VAR’ın çok iyi bir uygulama olduğunu belirten 45 yaşındaki teknik direktör, “VAR’ın kullanışıyla ilgili bir tartışma var diye düşünüyorum. Yoksa VAR çok iyi bir şey. Onu yönetenlerin diyelim, kullanış şeklimiz diyelim, hızıyla, değerlendirmesiyle biraz farklı, o tartışılabilir ama bana göre VAR iyi ki var. Yoksa bizim gibi kulüplerin hiçbir şansı kalmazdı” açıklamasını yaptı.
“Icardi her şeyiyle tam bir santrfor”
Spor Toto Süper Lig’de beğendiği forvetleri de dile getiren Fatih Tekke, “Mauru Icardi’yi çok beğeniyorum. Her şeyiyle tam bir santrfor. Onun haricinde performans olarak Enner Valencia müthiş performans. Yetenek olarak baktığımda Icardi daha iyi santrfor olarak geliyor” şeklinde konuştu.

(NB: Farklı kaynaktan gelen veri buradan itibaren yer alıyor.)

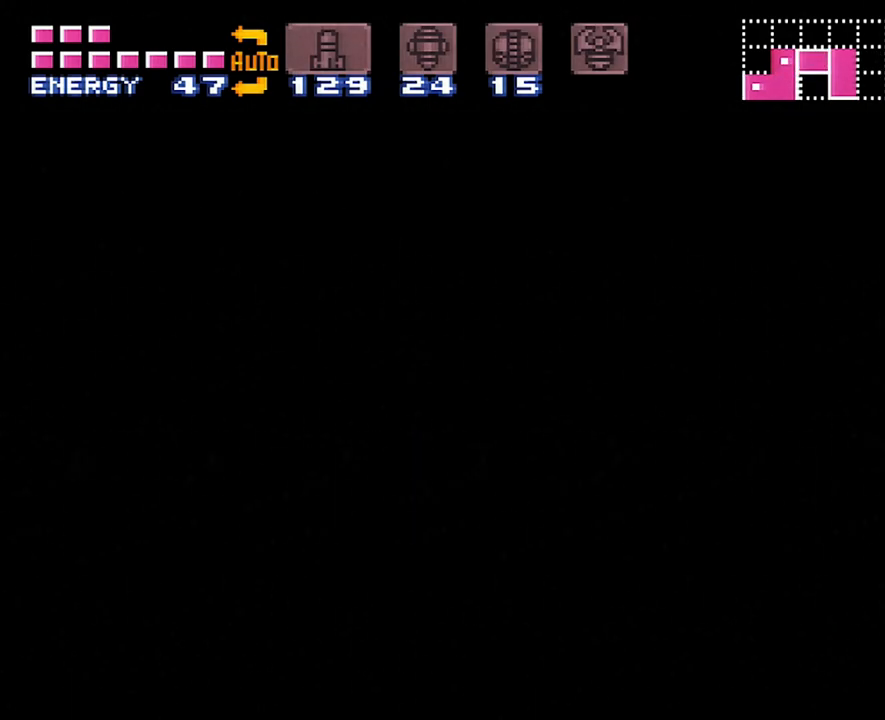
{"buttons": ["DPAD_RIGHT"], "events": []}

“Halil Dervişoğlu’ndan çok umutluydum”
A Milli Futbol Takımı’ndaki santrforları da değerlendiren Tekke, “Umut bu sene goller attı, iyi bir sezon geçiriyor. Cenk, Beşiktaş’ta son dönem gol atmaya başladı, moral bulmaya başladı. Enes uzun zamandır beklenen performansını belki ilk defa bu sene kulübünde de yakaladı. Ben orada Halil Dervişoğlu’ndan çok umutluydum. Onda çok büyük bir potansiyel görüyordum” ifadelerini kullandı.

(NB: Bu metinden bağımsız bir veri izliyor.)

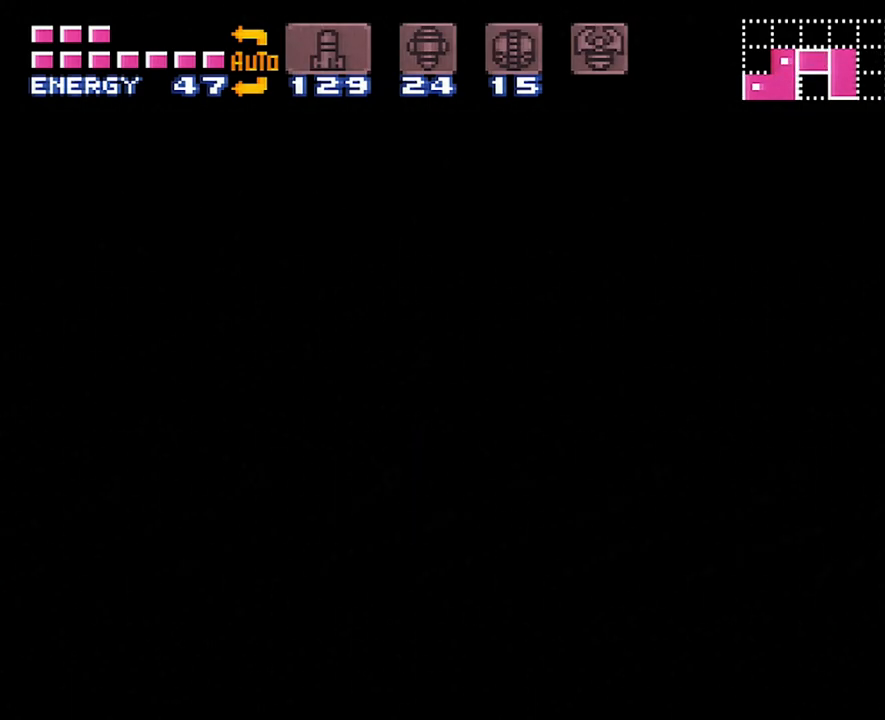
{"buttons": ["DPAD_RIGHT"], "events": []}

“Hedefim bulunduğum yerde en doğrusunu, en iyisini yapabilmek”
Tekke, işinin çok zor olduğunu kaydederek, “Her zaman söylüyorum. Ekip olarak çok çalışkan, bu işe emek veren, kafa yoran, her gün her an bilgi almaya çalışan bir tarzımız var. Hedef olarak, 45 yaşındayım, yaşlandım artık. Hedeflerim her zaman olduğu gibi bulunduğum yerde en doğrusunu, en iyisini yapabilmek. Hep arkadan hançerlenerek diyelim, öyle öyle hayatımız devam etse de net somut bir hedef olarak, ülke futbolundaki konuşma, düşünme şeklini değiştirebilmeye yardımcı olabilmek, sahaya bakış şeklini yardımcı olabilmek.. Dolayısıyla benim işim zor. Bunları arayan, bunları isteyen şu an öyle bir kulüp ben bilmiyorum. İstanbulspor’daki ilk hedefim tabii ki ligde kalabilmek” diye konuştu.
İstanbulspor Teknik Direktör Fatih Tekke, herkese ‘Hayırlı Ramazanlar’ dileyerek, “Ramazan güzel bir ay. İnşallah kıymetini biliriz” dedi.